Edit: you can use the formula from this answer

Converted to Python, it looks like this:

def make_rgb_transparent(rgb, bg_rgb, alpha):
    return [alpha * c1 + (1 - alpha) * c2
            for (c1, c2) in zip(rgb, bg_rgb)]

So you can do:

red = [1, 0, 0]
white = [1, 1, 1]
alpha = 0.5

make_rgb_transparent(red, white, alpha)
# [1.0, 0.5, 0.5]

Using this function now, we can create a plot that confirms this works:

from matplotlib import colors
import matplotlib.pyplot as plt

alpha = 0.5

kwargs = dict(edgecolors='none', s=3900, marker='s')
for i, color in enumerate(['red', 'blue', 'green']):
    rgb = colors.colorConverter.to_rgb(color)
    rgb_new = make_rgb_transparent(rgb, (1, 1, 1), alpha)
    print(color, rgb, rgb_new)
    plt.scatter([i], [0], color=color, **kwargs)
    plt.scatter([i], [1], color=color, alpha=alpha, **kwargs)
    plt.scatter([i], [2], color=rgb_new, **kwargs)

I don't know if it is standard, but on my computer the following works:

newColor = tuple (x + (1 - x) * (1 - a) for x in oldColor)

Basically, for each component, you have c + (1 - c) * (1 - a) where a is the alpha value you are trying to simulate.

For "simple" color like (1, 0, 0) you get (1, 1 - a, 1 - a), for black (0, 0, 0) you get (1 - a, 1 - a, 1 - a) which is correct and for white (1, 1, 1) you get (1, 1, 1) which is also correct.

I tried with various combinations of alpha and colors, and I still did not find any values for which it did not work, but still, this is not proven ;)

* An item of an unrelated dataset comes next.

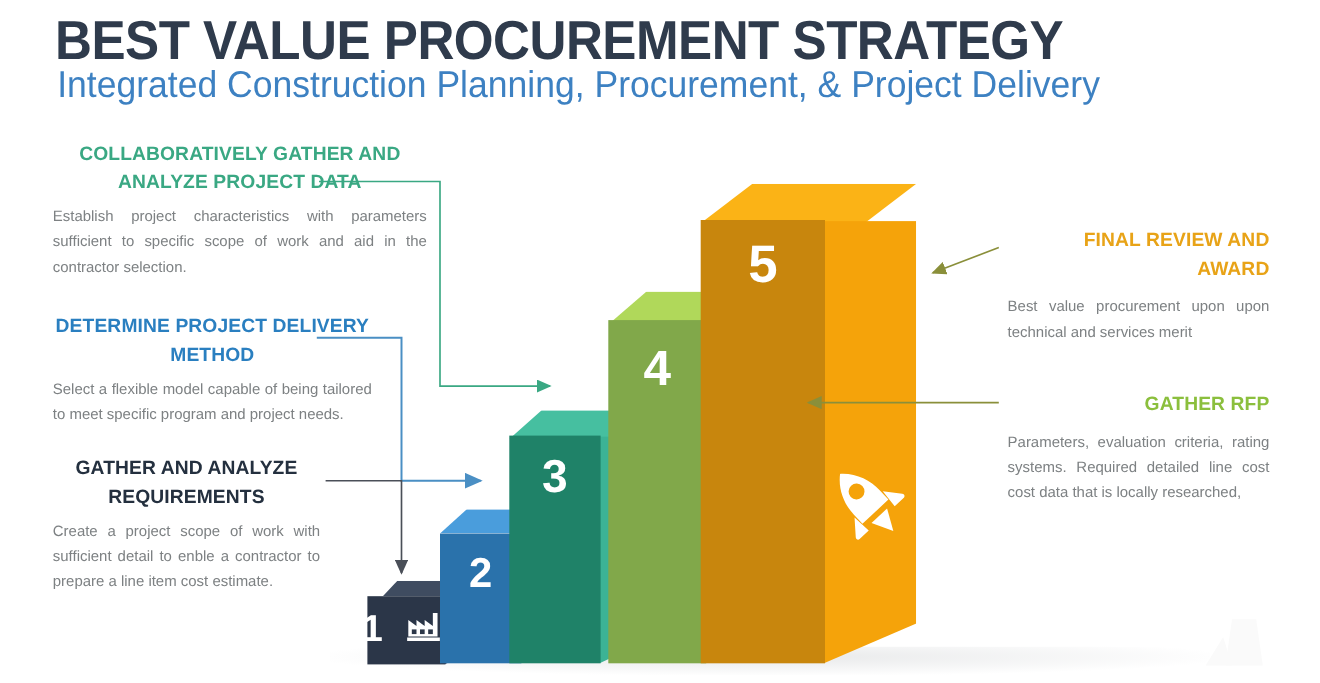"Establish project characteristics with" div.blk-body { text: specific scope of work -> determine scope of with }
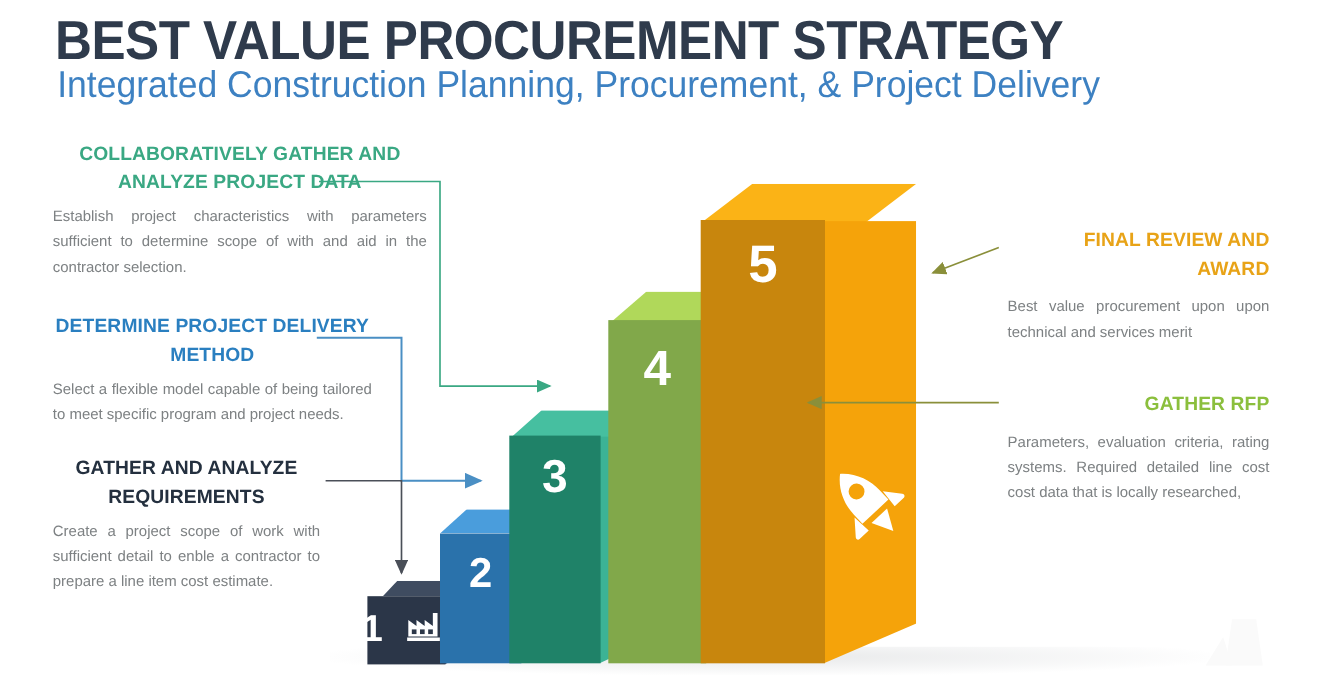"GATHER RFP" div.blk-head { text: GATHER -> ISSUE }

Here is a small code I used to randomly checked different values of c and alpha:

def p (c1, a, f):
    plt.cla()
    plt.xlim([4, 6])
    plt.ylim([0, 10])
    plt.scatter([5], [5], c = c1, edgecolors = 'none', s = 1000, alpha = a, marker = 's')
    plt.scatter([5], [5.915], c = f(c1, a), edgecolors = 'none', s = 1000, marker = 's')

from numpy.random import rand
import matplotlib.pyplot as plt
p (rand(3), rand(), lambda c, a: c + (1 - c) * (1 - a))